Vincendon et Henry : hommage aux deux infortunés alpinistes
Il est des événements
qui creusent des sillons indélébiles, même
en des terres aussi cuirassées que celles de Chamonix.
Ainsi l’affaire Vincendon et Henry qui, à
Noël 1956, a tenu en haleine la France entière.
Dix jours durant, elle suivra le calvaire de ces deux jeunes
alpinistes ambitieux (le Parisien Jean Vincendon et son
compagnon de cordée, le Belge François Henry)
qui, après avoir réussi l’ascension de la
Brenva, le 26 décembre, se retrouveront bloqués
à la descente, sur le grand Plateau, à 4 000
mètres d’altitude, par des températures
polaires
(-30 °C).
La faillite d’un système
Après des jours de tergiversations et de défaillances dans les secours (alors assurés par les guides), un hélicoptère sera finalement mobilisé pour tenter de porter assistance à la cordée. Mais le Sikorsky, pataud, se crashera non loin des deux infortunés. L’équipage et les deux guides qui étaient à bord s’en sortiront indemnes. Ils rejoindront les «naufragés», les installeront dans la carlingue de l’appareil et promettront de revenir. Un engagement impossible à tenir...

Entrées fournies:

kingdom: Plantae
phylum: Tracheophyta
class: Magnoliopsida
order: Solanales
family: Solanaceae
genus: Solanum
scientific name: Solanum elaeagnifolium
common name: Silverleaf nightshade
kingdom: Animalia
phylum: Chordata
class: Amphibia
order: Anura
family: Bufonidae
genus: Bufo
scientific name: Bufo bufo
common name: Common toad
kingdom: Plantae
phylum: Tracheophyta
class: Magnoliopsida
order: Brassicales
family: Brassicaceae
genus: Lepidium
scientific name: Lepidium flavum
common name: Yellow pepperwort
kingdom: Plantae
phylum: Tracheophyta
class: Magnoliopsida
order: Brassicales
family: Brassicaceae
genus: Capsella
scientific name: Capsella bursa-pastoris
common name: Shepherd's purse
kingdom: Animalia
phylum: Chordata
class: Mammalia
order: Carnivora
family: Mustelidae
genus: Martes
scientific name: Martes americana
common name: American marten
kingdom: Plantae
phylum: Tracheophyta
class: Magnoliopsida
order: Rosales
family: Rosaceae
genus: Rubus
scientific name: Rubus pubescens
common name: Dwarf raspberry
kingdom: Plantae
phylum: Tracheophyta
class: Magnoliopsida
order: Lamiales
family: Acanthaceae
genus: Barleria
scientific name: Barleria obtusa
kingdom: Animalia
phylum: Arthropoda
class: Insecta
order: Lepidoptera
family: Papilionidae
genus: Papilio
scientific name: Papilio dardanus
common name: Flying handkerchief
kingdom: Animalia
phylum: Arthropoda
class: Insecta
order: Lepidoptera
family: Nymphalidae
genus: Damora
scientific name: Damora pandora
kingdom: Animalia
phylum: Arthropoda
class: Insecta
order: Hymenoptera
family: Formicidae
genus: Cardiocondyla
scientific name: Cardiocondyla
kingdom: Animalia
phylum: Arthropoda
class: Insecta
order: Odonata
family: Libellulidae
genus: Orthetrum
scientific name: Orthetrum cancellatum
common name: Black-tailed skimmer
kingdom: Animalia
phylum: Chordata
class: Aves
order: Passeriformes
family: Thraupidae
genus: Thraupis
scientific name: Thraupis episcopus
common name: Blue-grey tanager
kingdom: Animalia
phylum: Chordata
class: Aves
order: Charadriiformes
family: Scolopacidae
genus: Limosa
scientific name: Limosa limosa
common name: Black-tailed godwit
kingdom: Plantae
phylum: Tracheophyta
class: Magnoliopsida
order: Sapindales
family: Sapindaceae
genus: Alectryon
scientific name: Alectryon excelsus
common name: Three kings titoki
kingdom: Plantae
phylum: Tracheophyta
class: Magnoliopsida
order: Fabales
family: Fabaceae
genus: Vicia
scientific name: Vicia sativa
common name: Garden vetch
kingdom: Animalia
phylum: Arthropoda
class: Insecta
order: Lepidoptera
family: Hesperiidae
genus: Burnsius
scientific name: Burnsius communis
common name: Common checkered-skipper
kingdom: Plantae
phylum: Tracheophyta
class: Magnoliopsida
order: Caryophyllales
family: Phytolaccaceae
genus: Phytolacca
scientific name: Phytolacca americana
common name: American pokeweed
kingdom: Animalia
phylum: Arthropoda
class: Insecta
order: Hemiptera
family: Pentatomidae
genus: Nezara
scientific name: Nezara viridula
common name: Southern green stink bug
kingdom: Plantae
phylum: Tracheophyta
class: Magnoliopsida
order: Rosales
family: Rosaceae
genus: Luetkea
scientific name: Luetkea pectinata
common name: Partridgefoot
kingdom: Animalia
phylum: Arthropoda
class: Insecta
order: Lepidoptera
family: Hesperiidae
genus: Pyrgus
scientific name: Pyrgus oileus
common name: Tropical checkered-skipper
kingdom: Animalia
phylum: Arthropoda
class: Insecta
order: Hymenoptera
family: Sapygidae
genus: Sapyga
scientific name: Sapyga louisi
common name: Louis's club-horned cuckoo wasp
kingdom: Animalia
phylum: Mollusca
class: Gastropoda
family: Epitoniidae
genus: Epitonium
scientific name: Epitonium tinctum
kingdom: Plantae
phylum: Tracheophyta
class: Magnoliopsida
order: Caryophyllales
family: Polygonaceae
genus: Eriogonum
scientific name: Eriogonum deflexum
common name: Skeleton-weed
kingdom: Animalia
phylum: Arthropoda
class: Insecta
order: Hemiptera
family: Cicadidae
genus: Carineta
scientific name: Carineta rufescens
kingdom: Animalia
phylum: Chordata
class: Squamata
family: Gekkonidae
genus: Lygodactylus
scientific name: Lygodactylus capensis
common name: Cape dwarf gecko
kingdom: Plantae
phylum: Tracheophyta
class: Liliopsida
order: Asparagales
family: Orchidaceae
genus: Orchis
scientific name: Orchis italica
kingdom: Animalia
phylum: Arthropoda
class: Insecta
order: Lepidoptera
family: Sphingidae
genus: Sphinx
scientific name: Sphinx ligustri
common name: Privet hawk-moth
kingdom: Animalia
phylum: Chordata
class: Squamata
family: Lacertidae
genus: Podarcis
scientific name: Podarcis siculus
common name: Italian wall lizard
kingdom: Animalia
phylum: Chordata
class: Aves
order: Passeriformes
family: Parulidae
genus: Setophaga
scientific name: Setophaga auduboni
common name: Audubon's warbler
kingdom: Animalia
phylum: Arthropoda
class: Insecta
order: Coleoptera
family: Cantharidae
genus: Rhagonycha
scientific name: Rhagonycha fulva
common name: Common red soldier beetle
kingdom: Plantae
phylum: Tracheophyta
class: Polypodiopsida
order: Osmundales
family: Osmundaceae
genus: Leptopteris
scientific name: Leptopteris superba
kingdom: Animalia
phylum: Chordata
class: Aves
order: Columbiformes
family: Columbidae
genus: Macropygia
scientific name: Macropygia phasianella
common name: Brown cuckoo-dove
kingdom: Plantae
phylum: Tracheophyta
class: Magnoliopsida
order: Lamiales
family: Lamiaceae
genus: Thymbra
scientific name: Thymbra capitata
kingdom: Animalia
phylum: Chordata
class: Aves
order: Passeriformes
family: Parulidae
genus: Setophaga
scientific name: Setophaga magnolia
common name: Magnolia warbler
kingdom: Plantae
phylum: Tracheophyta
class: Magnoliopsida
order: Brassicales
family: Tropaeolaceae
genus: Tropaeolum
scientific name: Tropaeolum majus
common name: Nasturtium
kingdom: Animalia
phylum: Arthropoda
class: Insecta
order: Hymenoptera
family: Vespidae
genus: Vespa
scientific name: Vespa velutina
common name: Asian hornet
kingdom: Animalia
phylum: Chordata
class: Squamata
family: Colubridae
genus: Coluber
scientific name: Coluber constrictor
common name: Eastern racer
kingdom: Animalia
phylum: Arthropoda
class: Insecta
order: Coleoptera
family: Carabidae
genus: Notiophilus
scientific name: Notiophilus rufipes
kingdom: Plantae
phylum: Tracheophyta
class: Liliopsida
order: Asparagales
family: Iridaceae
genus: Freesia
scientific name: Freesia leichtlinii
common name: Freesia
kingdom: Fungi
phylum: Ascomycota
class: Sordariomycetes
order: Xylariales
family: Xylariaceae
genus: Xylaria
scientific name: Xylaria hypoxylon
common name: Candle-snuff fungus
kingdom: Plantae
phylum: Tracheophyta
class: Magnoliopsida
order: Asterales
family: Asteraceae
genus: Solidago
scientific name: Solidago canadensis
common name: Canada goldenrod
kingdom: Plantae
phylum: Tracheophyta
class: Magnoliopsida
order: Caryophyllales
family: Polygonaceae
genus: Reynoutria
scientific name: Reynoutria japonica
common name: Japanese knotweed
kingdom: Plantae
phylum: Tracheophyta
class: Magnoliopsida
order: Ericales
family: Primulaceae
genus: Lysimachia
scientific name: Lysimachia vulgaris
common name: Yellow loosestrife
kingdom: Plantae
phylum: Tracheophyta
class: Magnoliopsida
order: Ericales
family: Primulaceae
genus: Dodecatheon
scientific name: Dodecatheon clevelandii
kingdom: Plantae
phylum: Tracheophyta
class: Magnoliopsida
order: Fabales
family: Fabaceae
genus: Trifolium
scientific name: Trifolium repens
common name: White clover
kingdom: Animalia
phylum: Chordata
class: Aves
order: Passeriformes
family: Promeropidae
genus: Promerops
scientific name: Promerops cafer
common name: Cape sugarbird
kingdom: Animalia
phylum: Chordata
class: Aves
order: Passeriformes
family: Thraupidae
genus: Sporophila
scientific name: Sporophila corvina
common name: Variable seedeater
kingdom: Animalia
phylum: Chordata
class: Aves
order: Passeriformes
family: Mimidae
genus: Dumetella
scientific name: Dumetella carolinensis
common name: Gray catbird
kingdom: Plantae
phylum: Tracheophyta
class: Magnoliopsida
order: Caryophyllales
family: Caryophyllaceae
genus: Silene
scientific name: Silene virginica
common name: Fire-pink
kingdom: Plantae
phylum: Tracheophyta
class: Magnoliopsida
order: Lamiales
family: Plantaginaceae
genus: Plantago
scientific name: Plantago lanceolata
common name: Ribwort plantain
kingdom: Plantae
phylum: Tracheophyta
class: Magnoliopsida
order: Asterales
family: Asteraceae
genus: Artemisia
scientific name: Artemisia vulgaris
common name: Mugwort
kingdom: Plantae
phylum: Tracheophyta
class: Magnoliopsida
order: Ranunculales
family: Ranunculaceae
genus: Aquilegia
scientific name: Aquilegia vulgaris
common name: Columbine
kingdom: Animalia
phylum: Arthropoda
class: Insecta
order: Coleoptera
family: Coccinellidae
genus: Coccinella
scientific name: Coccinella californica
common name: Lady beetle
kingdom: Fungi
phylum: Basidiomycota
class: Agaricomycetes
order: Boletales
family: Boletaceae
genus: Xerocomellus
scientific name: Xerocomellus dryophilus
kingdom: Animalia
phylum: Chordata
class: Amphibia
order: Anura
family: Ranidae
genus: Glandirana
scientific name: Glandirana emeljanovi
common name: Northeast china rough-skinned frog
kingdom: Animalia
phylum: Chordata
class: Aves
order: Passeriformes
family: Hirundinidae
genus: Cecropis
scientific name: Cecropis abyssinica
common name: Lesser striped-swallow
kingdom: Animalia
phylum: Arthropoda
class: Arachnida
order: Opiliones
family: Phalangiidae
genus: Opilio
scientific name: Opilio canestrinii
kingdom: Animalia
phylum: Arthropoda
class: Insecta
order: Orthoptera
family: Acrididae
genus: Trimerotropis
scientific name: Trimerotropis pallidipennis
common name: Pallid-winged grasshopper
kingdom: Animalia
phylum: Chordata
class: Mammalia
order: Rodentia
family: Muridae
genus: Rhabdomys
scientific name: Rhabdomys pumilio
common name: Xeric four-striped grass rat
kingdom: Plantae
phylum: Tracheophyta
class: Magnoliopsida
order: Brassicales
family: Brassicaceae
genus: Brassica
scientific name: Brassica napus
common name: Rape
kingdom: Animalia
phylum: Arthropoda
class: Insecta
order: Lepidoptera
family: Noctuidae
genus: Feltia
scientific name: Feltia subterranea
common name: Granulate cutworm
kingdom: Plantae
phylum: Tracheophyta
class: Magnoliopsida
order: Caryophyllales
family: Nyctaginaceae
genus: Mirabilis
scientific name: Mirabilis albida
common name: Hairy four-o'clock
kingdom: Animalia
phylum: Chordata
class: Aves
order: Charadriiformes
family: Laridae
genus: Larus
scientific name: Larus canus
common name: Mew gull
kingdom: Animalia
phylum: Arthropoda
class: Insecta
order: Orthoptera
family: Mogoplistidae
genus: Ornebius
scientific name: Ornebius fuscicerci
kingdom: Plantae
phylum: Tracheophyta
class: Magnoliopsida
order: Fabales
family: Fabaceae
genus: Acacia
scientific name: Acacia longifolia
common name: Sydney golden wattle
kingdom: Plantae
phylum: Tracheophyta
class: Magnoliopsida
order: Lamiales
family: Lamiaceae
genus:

Consignes:
#1 Recopiez les enregistrements, depuis leur toute première ligne jusqu'à la ligne contenant "common name: Yellow pepperwort", les deux incluses, en remplaçant "family" par "famille" sans rien modifier d'autre.
#2 Reprenez l'article sur l'affaire Vincendon et Henry à l'endroit où il s'arrête et rédigez-en la suite.

Réponses:
#1
kingdom: Plantae
phylum: Tracheophyta
class: Magnoliopsida
order: Solanales
famille: Solanaceae
genus: Solanum
scientific name: Solanum elaeagnifolium
common name: Silverleaf nightshade
kingdom: Animalia
phylum: Chordata
class: Amphibia
order: Anura
famille: Bufonidae
genus: Bufo
scientific name: Bufo bufo
common name: Common toad
kingdom: Plantae
phylum: Tracheophyta
class: Magnoliopsida
order: Brassicales
famille: Brassicaceae
genus: Lepidium
scientific name: Lepidium flavum
common name: Yellow pepperwort

#2
«Pendant deux ans de ma vie, je me suis imprégné de cette histoire, témoigne l’écrivain Yves Ballu*. J’ai rencontré tous ses protagonistes sans jamais prendre partie. L’aventure ne m’a pas laissé intact. Pour moi, cette affaire va bien au-delà de la tragédie survenue à ces deux garçons. Elle concerne aussi la vallée, les guides, le milieu de la montagne. Ce drame a laissé des traces profondes. Tout le monde s’accorde encore à dire que Vincendon et Henry auraient dû, auraient pu être sauvés. Il y a eu des maladresses, un peu de lâcheté. C’est la société qui a failli à son devoir.» Seule consolation, ce fiasco a été fondateur. Dès 1958, le secours en montagne est ainsi devenu une affaire de professionnels. Mais à Chamonix, la communauté montagnarde mettra, elle, beaucoup plus longtemps avant de pouvoir tourner cette sombre page.
Enfin un signe de compassion
«Lorsque j’ai écrit mon bouquin en 1996,
soit 40 ans après les faits, la plaie était toujours
ouverte, confirme Yves Ballu. Je n’ai pas eu le
droit de consulter certaines archives...» Une
décennie plus tard, la blessure semble enfin en voie de
cicatrisation, comme en témoigne la plaque
commémorative apposée, début janvier, à
l’entrée du cimetière du Biollay. «Ce
cinquantième anniversaire était l’occasion ou
jamais de rendre hommage aux deux alpinistes, explique Yves
Ballu. J’ai suggéré l’idée au
maire de Chamonix, Michel Charlet, qui a demandé
l’avis des guides. Ils ont donné leur accord à
condition que l’initiative ne soit pas polémique. Le
jour de l’inauguration, le président de la Compagnie,
Xavier Chappaz, et son prédécesseur, Bernard
Prudhomme, étaient présents mais aussi
d’anciens secouristes. Le cercle montagnard a donc
unanimement adhéré à ce geste de
compassion.» Un petit signe certes, mais qui a
énormément touché les familles des deux
victimes et en particulier la maman de Jean Vincendon pour qui
chaque Noël est, depuis cinquante ans, un véritable
chemin de croix.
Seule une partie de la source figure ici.